By Ron Corbin, retired LAPD, LVMP
Can You Say…Guilty Conscience?
I was flying Air-3 one day, which basically had responsibility for everything south of the Hollywood Hills and the Mulholland-Sepulveda Pass. Of course, even with responsibility for assistance to 12 patrol divisions, most of our calls involved those over Southwest, Newton, and 77th St Divisions. These three divisions were generally considered “South LA”, and were some of the busiest for active police work in all of the 17 divisions that were in LAPD’s’ jurisdiction at that time.
Southwest was originally known as University Division since the USC campus resided in the northeast corner of the area. It consisted of a potpourri of cultures, Asian, White, Black, and Hispanic. And each had their gang influence. 77th St Division was infamous for the 1966 Watts Riots and demographics that made it a “hotbed” for police work. Newton Division was known as “Shootin’ Newton”, and was famous for the Black Panther Shootout in 1969, and the SLA Shootout in 1974.

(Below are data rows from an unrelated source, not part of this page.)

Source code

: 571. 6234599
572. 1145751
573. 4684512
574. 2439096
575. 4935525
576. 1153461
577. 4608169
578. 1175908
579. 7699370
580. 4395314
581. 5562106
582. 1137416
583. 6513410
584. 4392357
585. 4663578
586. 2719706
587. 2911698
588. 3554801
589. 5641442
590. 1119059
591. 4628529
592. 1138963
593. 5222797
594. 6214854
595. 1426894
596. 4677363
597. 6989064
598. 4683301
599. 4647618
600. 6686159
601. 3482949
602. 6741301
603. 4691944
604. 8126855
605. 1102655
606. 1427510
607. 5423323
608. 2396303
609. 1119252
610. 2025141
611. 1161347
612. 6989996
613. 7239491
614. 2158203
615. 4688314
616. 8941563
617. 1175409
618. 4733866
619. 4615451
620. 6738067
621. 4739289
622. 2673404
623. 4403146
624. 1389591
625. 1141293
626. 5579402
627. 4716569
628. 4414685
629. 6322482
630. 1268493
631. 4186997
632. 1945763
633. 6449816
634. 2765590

While slowly patrolling the skies over downtown LA, my observer and I monitored a radio call of a “211 Just Occurred” at a liquor store in Newton’s area, with the dispatcher giving a brief follow-up description of armed robbery suspect and his last direction seen running from the store. The suspect was a light-skin Black male, approximately 6’5, and had red hair. Oh, and to disguise his identity, he wore a red bandana over his face (sounds kind of silly to be that race, that tall with red hair, and attempt to hide your face, don’t you think? Just ADC- Another Dumb Criminal)
My observer responded via the radio that we were en route for aerial assistance. I banked the aircraft and headed southbound at VNE (pilot talk for maximum allowed airspeed for that particular aircraft) toward the scene, calling LAX ATC (Air Traffic Control) for clearance to enter their TCA (Terminal Control Area). This was necessary due to the fact that our call was going to be under the flight path of the large commercial jets approaching both west runways for landing. Our little helicopter would be no match for a jumbo jet, and a midair would make a bad day for everyone. Even causing a passenger-filled commercial airliner to have to make a “go-around” because of our air space intrusion would certainly generate (at the least) an angry phone call to Chief Ed Davis. However, following MOUs with FAA, LAX controllers worked well with us ASD (Air Support Division) pilots in our priority needs.
Arriving over the general area of the crime area and since ground units were already on the scene, we began a wide orbit several blocks from the incident, searching backyards and anyone running. It’s amazing how well you can see physical descriptions, clothing colors, and certain distinctive patterns of people from 500 feet above the ground, our standard altitude for orbit.
It didn’t take long for my observer, who was using gyro-stabilized binoculars, found the suspect. He was trying to “blend in” with the people on the street. But it was easy for us since we could not see another 6’5″ Black male with red hair and a red bandanna neckerchief tied around his neck…at least for miles around in our bird’s eye view.
While the observer was directing ground units to close-in and make an arrest, I thought that I could “buy some time” and maybe not cause the suspect run, which meant a foot pursuit for our officers. I activated the PA system and yelled, “You’re Under Arrest! Get On The Ground”!
Wow! Was I surprised when not only our suspect complied, but 6-7 other people also immediately dropped to the ground with their arms prone-out to their sides. (Hmmm, maybe I should have been a little more specific to my person-of-interest.)
Possibly I just located several crime suspects and cracked a bunch of unsolved cases, or these individuals had been through the process before. In either case, when the first officers drove up, they looked confused to see several individuals lying on their stomach ready to be searched and cuffed. My observer was laughing hysterically as he directed the ground officers to the right suspect.
As the Code-4 was broadcast, we left ground officers to explain and pacify those other citizens who had apparently had guilty consciences about something else.
“We turned and flew off into the sunset on our blue and white steed. I just wish that I could have left a silver bullet for those to ponder… Who were those guys in the air?”